NUM blames rescue practitioners as Optimum, Kroonfontein workers go without pay

Optimum supplies coal to Eskom Holdings. File Photo: IOL

JOHANNESBURG – The National Union of Mineworkers (NUM) says workers at the Gupta-owned Optimum and Kroonfontein mines in Mpumalanga have not been paid their salaries for the past two months, laying the blame on the business rescue practitioners (BRPs) overseeing the operations.

A South African consortium called Project Halo won a bid to buy Optimum Coal Mine, Koornfontein Mine and Optimum Coal Terminal for R3.05-billion from Tegeta Exploration and Resources, a mining company which is linked to the controversial Gupta family and is under administration.

In a statement, NUM Highveld regional secretary Tshilidzi Mathavha said the mines had taken a questionable stance that “there is no cash flow to sustain the business after their commitment that for as long as there is production, the business can be sustained until the process of rescuing the business is finalized.”

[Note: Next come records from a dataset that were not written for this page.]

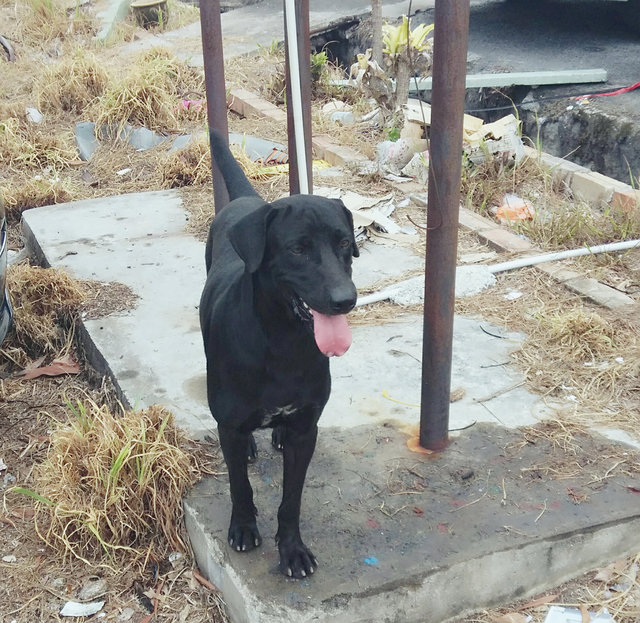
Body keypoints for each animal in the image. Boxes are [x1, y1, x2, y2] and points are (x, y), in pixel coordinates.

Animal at [200, 130, 358, 580]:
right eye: (298, 249)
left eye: (344, 243)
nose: (346, 300)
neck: (285, 341)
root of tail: (249, 201)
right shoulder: (231, 425)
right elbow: (239, 484)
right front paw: (243, 527)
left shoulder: (308, 429)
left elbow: (292, 500)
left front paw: (292, 551)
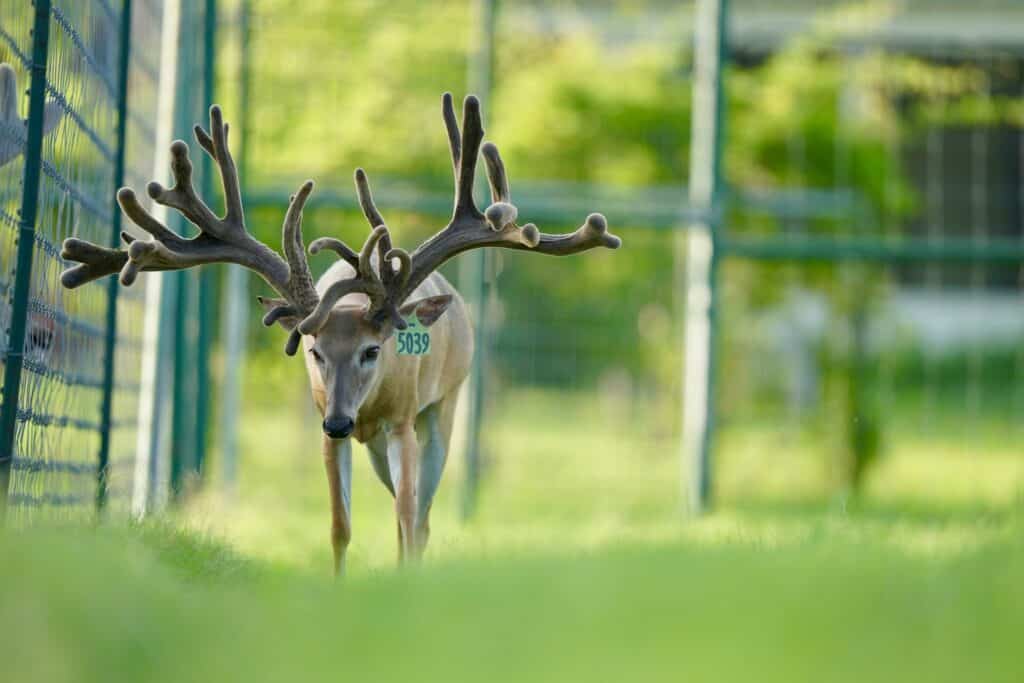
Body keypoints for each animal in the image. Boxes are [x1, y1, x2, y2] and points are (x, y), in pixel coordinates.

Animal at [59, 94, 620, 573]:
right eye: (314, 351)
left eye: (373, 349)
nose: (338, 421)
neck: (368, 406)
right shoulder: (328, 425)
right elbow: (340, 525)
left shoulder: (402, 420)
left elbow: (408, 516)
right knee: (403, 509)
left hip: (445, 405)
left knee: (421, 515)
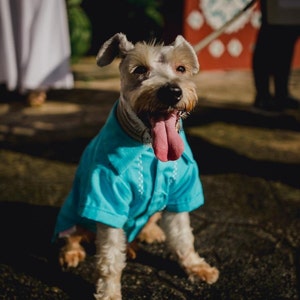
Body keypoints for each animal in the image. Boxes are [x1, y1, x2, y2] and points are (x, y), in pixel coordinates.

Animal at [53, 33, 218, 300]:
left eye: (181, 68)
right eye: (140, 69)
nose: (172, 91)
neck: (148, 148)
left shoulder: (180, 194)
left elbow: (183, 237)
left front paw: (196, 267)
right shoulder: (107, 199)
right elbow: (110, 258)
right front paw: (109, 293)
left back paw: (147, 234)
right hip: (76, 211)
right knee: (73, 234)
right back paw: (72, 252)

“As we begin 2019 employees will be going for the third month without being paid their salaries as the BRPs gave unlawful instruction that employees should not report to work,” Mathavha said. 

“This becomes a burden to workers whom by nature and character survive by selling their labour to their employer. What is of great concern is the fact that BRP’s always gave false hope to the union as if the situation was under control only to find that there is no money.”

Mathavha said the NUM was not convinced that BRPs were working in the interest of rescuing the businesses from their financial constraints. 

“To our surprise, BRPs preferred Project Halo to take over Optimum and Kroonfontein,” he said. “Project Halo has no financial muscles to sustain the business and further to that they have no mining license which clearly indicates that BRP’s are undermining the creditors and all they want is to further suffocate the business.”

NUM called on its members “not to listen and be misled by demagogues and shenanigans who want to hijack the struggle and project themselves as messiahs”.

“The deliberate sabotage by these BRP is a clear indication of the brutality of capitalism, in its nature and character, it is exploitative, careless and rapacious,” Mathavha added.